▶ **Problem statement**: Your output must consist of the records printed verbatim, with the pictures excluded.

(Source records)
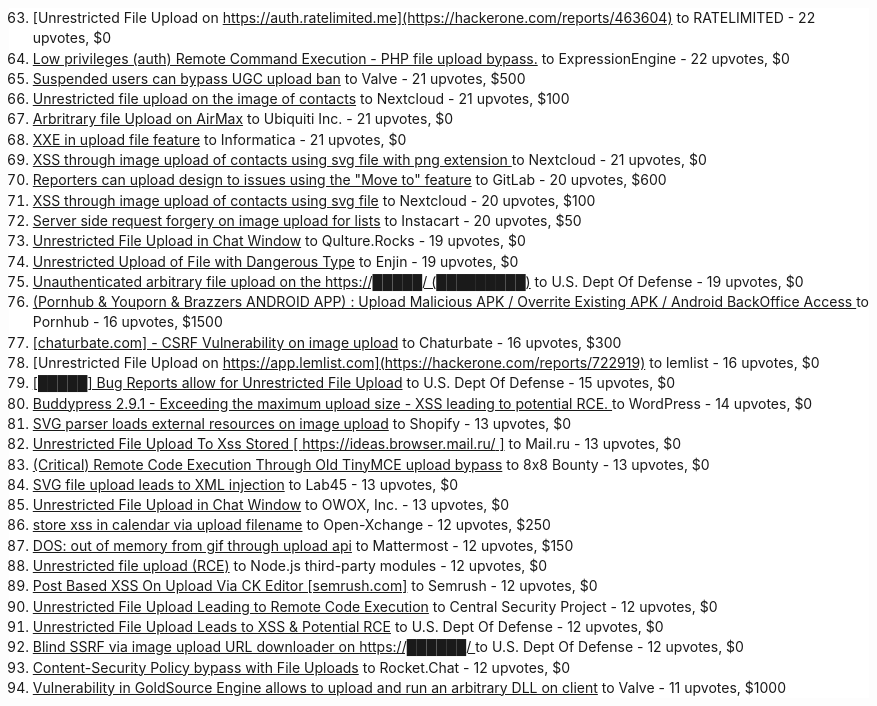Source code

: 63. [Unrestricted File Upload on https://auth.ratelimited.me](https://hackerone.com/reports/463604) to RATELIMITED - 22 upvotes, $0
64. [Low privileges (auth) Remote Command Execution - PHP file upload bypass.](https://hackerone.com/reports/841397) to ExpressionEngine - 22 upvotes, $0
65. [Suspended users can bypass UGC upload ban](https://hackerone.com/reports/354660) to Valve - 21 upvotes, $500
66. [Unrestricted file upload on the image of contacts](https://hackerone.com/reports/808287) to Nextcloud - 21 upvotes, $100
67. [Arbritrary file Upload on AirMax](https://hackerone.com/reports/73480) to Ubiquiti Inc. - 21 upvotes, $0
68. [ XXE in upload file feature](https://hackerone.com/reports/105787) to Informatica - 21 upvotes, $0
69. [XSS through image upload of contacts using svg file with png extension ](https://hackerone.com/reports/998422) to Nextcloud - 21 upvotes, $0
70. [Reporters can upload design to issues using the "Move to" feature](https://hackerone.com/reports/1112297) to GitLab - 20 upvotes, $600
71. [XSS through image upload of contacts using svg file](https://hackerone.com/reports/894876) to Nextcloud - 20 upvotes, $100
72. [Server side request forgery on image upload for lists](https://hackerone.com/reports/158016) to Instacart - 20 upvotes, $50
73. [Unrestricted File Upload in Chat Window](https://hackerone.com/reports/826288) to Qulture.Rocks - 19 upvotes, $0
74. [Unrestricted Upload of File with Dangerous Type](https://hackerone.com/reports/1081766) to Enjin - 19 upvotes, $0
75. [Unauthenticated arbitrary file upload on the https://█████/ (█████████)](https://hackerone.com/reports/698789) to U.S. Dept Of Defense - 19 upvotes, $0
76. [(Pornhub & Youporn & Brazzers ANDROID APP) : Upload Malicious APK / Overrite Existing APK  / Android BackOffice Access ](https://hackerone.com/reports/142352) to Pornhub - 16 upvotes, $1500
77. [[chaturbate.com] - CSRF Vulnerability on image upload](https://hackerone.com/reports/401483) to Chaturbate - 16 upvotes, $300
78. [Unrestricted File Upload on https://app.lemlist.com](https://hackerone.com/reports/722919) to lemlist - 16 upvotes, $0
79. [[█████] Bug Reports allow for Unrestricted File Upload](https://hackerone.com/reports/1850065) to U.S. Dept Of Defense - 15 upvotes, $0
80. [Buddypress 2.9.1 - Exceeding the maximum upload size  - XSS leading to potential RCE. ](https://hackerone.com/reports/263109) to WordPress - 14 upvotes, $0
81. [SVG parser loads external resources on image upload](https://hackerone.com/reports/97501) to Shopify - 13 upvotes, $0
82. [Unrestricted File Upload To Xss Stored [ https://ideas.browser.mail.ru/ ]](https://hackerone.com/reports/603788) to Mail.ru - 13 upvotes, $0
83. [(Critical) Remote Code Execution Through Old TinyMCE upload bypass](https://hackerone.com/reports/778629) to 8x8 Bounty - 13 upvotes, $0
84. [SVG file upload leads to XML injection](https://hackerone.com/reports/845832) to Lab45 - 13 upvotes, $0
85. [Unrestricted File Upload in Chat Window](https://hackerone.com/reports/925513) to OWOX, Inc. - 13 upvotes, $0
86. [store xss in calendar via upload filename](https://hackerone.com/reports/385407) to Open-Xchange - 12 upvotes, $250
87. [DOS: out of memory from gif through upload api](https://hackerone.com/reports/1620170) to Mattermost - 12 upvotes, $150
88. [Unrestricted file upload (RCE)](https://hackerone.com/reports/343726) to Node.js third-party modules - 12 upvotes, $0
89. [Post Based XSS On Upload Via CK Editor [semrush.com]](https://hackerone.com/reports/375352) to Semrush - 12 upvotes, $0
90. [Unrestricted File Upload Leading to Remote Code Execution](https://hackerone.com/reports/683965) to Central Security Project - 12 upvotes, $0
91. [Unrestricted File Upload Leads to XSS & Potential RCE](https://hackerone.com/reports/900179) to U.S. Dept Of Defense - 12 upvotes, $0
92. [Blind SSRF via image upload URL downloader on https://██████/ ](https://hackerone.com/reports/1691501) to U.S. Dept Of Defense - 12 upvotes, $0
93. [Content-Security Policy bypass with File Uploads](https://hackerone.com/reports/1380157) to Rocket.Chat - 12 upvotes, $0
94. [Vulnerability in GoldSource Engine allows to upload and run an arbitrary DLL on client](https://hackerone.com/reports/508894) to Valve - 11 upvotes, $1000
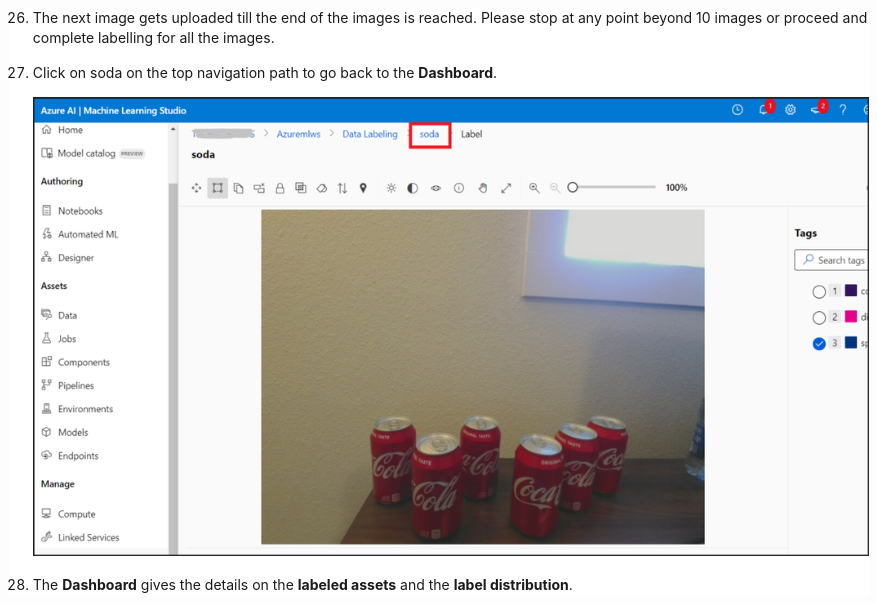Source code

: 26. The next image gets uploaded till the end of the images is reached.
    Please stop at any point beyond 10 images or proceed and complete
    labelling for all the images.

27. Click on soda on the top navigation path to go back to the
    **Dashboard**.

    ![A screenshot of a computer Description automatically generated with medium confidence](./media/image44.png)

28. The **Dashboard** gives the details on the **labeled assets** and
    the **label distribution**.
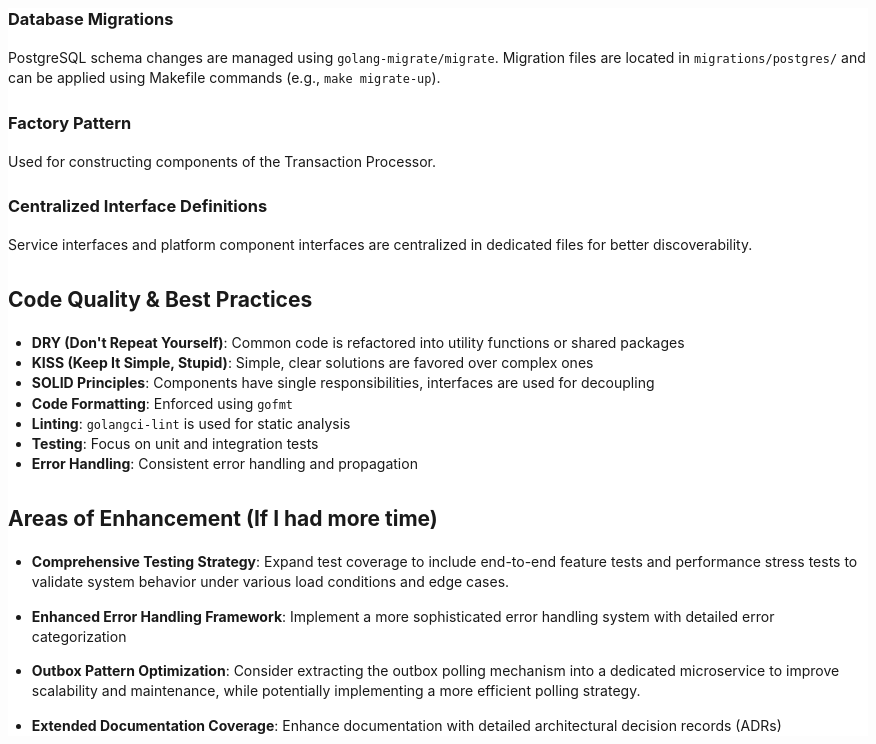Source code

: ### Database Migrations
PostgreSQL schema changes are managed using `golang-migrate/migrate`. Migration files are located in `migrations/postgres/` and can be applied using Makefile commands (e.g., `make migrate-up`).
### Factory Pattern
Used for constructing components of the Transaction Processor.

### Centralized Interface Definitions
Service interfaces and platform component interfaces are centralized in dedicated files for better discoverability.

## Code Quality & Best Practices

- **DRY (Don't Repeat Yourself)**: Common code is refactored into utility functions or shared packages
- **KISS (Keep It Simple, Stupid)**: Simple, clear solutions are favored over complex ones
- **SOLID Principles**: Components have single responsibilities, interfaces are used for decoupling
- **Code Formatting**: Enforced using `gofmt`
- **Linting**: `golangci-lint` is used for static analysis
- **Testing**: Focus on unit and integration tests
- **Error Handling**: Consistent error handling and propagation

## Areas of Enhancement (If I had more time)

- **Comprehensive Testing Strategy**: Expand test coverage to include end-to-end feature tests and performance stress tests to validate system behavior under various load conditions and edge cases.

- **Enhanced Error Handling Framework**: Implement a more sophisticated error handling system with detailed error categorization

- **Outbox Pattern Optimization**: Consider extracting the outbox polling mechanism into a dedicated microservice to improve scalability and maintenance, while potentially implementing a more efficient polling strategy.

- **Extended Documentation Coverage**: Enhance documentation with detailed architectural decision records (ADRs)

▶ **Answer box**:
Source code

: 63. [Unrestricted File Upload on https://auth.ratelimited.me](https://hackerone.com/reports/463604) to RATELIMITED - 22 upvotes, $0
64. [Low privileges (auth) Remote Command Execution - PHP file upload bypass.](https://hackerone.com/reports/841397) to ExpressionEngine - 22 upvotes, $0
65. [Suspended users can bypass UGC upload ban](https://hackerone.com/reports/354660) to Valve - 21 upvotes, $500
66. [Unrestricted file upload on the image of contacts](https://hackerone.com/reports/808287) to Nextcloud - 21 upvotes, $100
67. [Arbritrary file Upload on AirMax](https://hackerone.com/reports/73480) to Ubiquiti Inc. - 21 upvotes, $0
68. [ XXE in upload file feature](https://hackerone.com/reports/105787) to Informatica - 21 upvotes, $0
69. [XSS through image upload of contacts using svg file with png extension ](https://hackerone.com/reports/998422) to Nextcloud - 21 upvotes, $0
70. [Reporters can upload design to issues using the "Move to" feature](https://hackerone.com/reports/1112297) to GitLab - 20 upvotes, $600
71. [XSS through image upload of contacts using svg file](https://hackerone.com/reports/894876) to Nextcloud - 20 upvotes, $100
72. [Server side request forgery on image upload for lists](https://hackerone.com/reports/158016) to Instacart - 20 upvotes, $50
73. [Unrestricted File Upload in Chat Window](https://hackerone.com/reports/826288) to Qulture.Rocks - 19 upvotes, $0
74. [Unrestricted Upload of File with Dangerous Type](https://hackerone.com/reports/1081766) to Enjin - 19 upvotes, $0
75. [Unauthenticated arbitrary file upload on the https://█████/ (█████████)](https://hackerone.com/reports/698789) to U.S. Dept Of Defense - 19 upvotes, $0
76. [(Pornhub & Youporn & Brazzers ANDROID APP) : Upload Malicious APK / Overrite Existing APK  / Android BackOffice Access ](https://hackerone.com/reports/142352) to Pornhub - 16 upvotes, $1500
77. [[chaturbate.com] - CSRF Vulnerability on image upload](https://hackerone.com/reports/401483) to Chaturbate - 16 upvotes, $300
78. [Unrestricted File Upload on https://app.lemlist.com](https://hackerone.com/reports/722919) to lemlist - 16 upvotes, $0
79. [[█████] Bug Reports allow for Unrestricted File Upload](https://hackerone.com/reports/1850065) to U.S. Dept Of Defense - 15 upvotes, $0
80. [Buddypress 2.9.1 - Exceeding the maximum upload size  - XSS leading to potential RCE. ](https://hackerone.com/reports/263109) to WordPress - 14 upvotes, $0
81. [SVG parser loads external resources on image upload](https://hackerone.com/reports/97501) to Shopify - 13 upvotes, $0
82. [Unrestricted File Upload To Xss Stored [ https://ideas.browser.mail.ru/ ]](https://hackerone.com/reports/603788) to Mail.ru - 13 upvotes, $0
83. [(Critical) Remote Code Execution Through Old TinyMCE upload bypass](https://hackerone.com/reports/778629) to 8x8 Bounty - 13 upvotes, $0
84. [SVG file upload leads to XML injection](https://hackerone.com/reports/845832) to Lab45 - 13 upvotes, $0
85. [Unrestricted File Upload in Chat Window](https://hackerone.com/reports/925513) to OWOX, Inc. - 13 upvotes, $0
86. [store xss in calendar via upload filename](https://hackerone.com/reports/385407) to Open-Xchange - 12 upvotes, $250
87. [DOS: out of memory from gif through upload api](https://hackerone.com/reports/1620170) to Mattermost - 12 upvotes, $150
88. [Unrestricted file upload (RCE)](https://hackerone.com/reports/343726) to Node.js third-party modules - 12 upvotes, $0
89. [Post Based XSS On Upload Via CK Editor [semrush.com]](https://hackerone.com/reports/375352) to Semrush - 12 upvotes, $0
90. [Unrestricted File Upload Leading to Remote Code Execution](https://hackerone.com/reports/683965) to Central Security Project - 12 upvotes, $0
91. [Unrestricted File Upload Leads to XSS & Potential RCE](https://hackerone.com/reports/900179) to U.S. Dept Of Defense - 12 upvotes, $0
92. [Blind SSRF via image upload URL downloader on https://██████/ ](https://hackerone.com/reports/1691501) to U.S. Dept Of Defense - 12 upvotes, $0
93. [Content-Security Policy bypass with File Uploads](https://hackerone.com/reports/1380157) to Rocket.Chat - 12 upvotes, $0
94. [Vulnerability in GoldSource Engine allows to upload and run an arbitrary DLL on client](https://hackerone.com/reports/508894) to Valve - 11 upvotes, $1000
Source code

: 26. The next image gets uploaded till the end of the images is reached.
    Please stop at any point beyond 10 images or proceed and complete
    labelling for all the images.

27. Click on soda on the top navigation path to go back to the
    **Dashboard**.

    ![A screenshot of a computer Description automatically generated with medium confidence](./media/image44.png)

28. The **Dashboard** gives the details on the **labeled assets** and
    the **label distribution**.
Source code

: ### Database Migrations
PostgreSQL schema changes are managed using `golang-migrate/migrate`. Migration files are located in `migrations/postgres/` and can be applied using Makefile commands (e.g., `make migrate-up`).
### Factory Pattern
Used for constructing components of the Transaction Processor.

### Centralized Interface Definitions
Service interfaces and platform component interfaces are centralized in dedicated files for better discoverability.

## Code Quality & Best Practices

- **DRY (Don't Repeat Yourself)**: Common code is refactored into utility functions or shared packages
- **KISS (Keep It Simple, Stupid)**: Simple, clear solutions are favored over complex ones
- **SOLID Principles**: Components have single responsibilities, interfaces are used for decoupling
- **Code Formatting**: Enforced using `gofmt`
- **Linting**: `golangci-lint` is used for static analysis
- **Testing**: Focus on unit and integration tests
- **Error Handling**: Consistent error handling and propagation

## Areas of Enhancement (If I had more time)

- **Comprehensive Testing Strategy**: Expand test coverage to include end-to-end feature tests and performance stress tests to validate system behavior under various load conditions and edge cases.

- **Enhanced Error Handling Framework**: Implement a more sophisticated error handling system with detailed error categorization

- **Outbox Pattern Optimization**: Consider extracting the outbox polling mechanism into a dedicated microservice to improve scalability and maintenance, while potentially implementing a more efficient polling strategy.

- **Extended Documentation Coverage**: Enhance documentation with detailed architectural decision records (ADRs)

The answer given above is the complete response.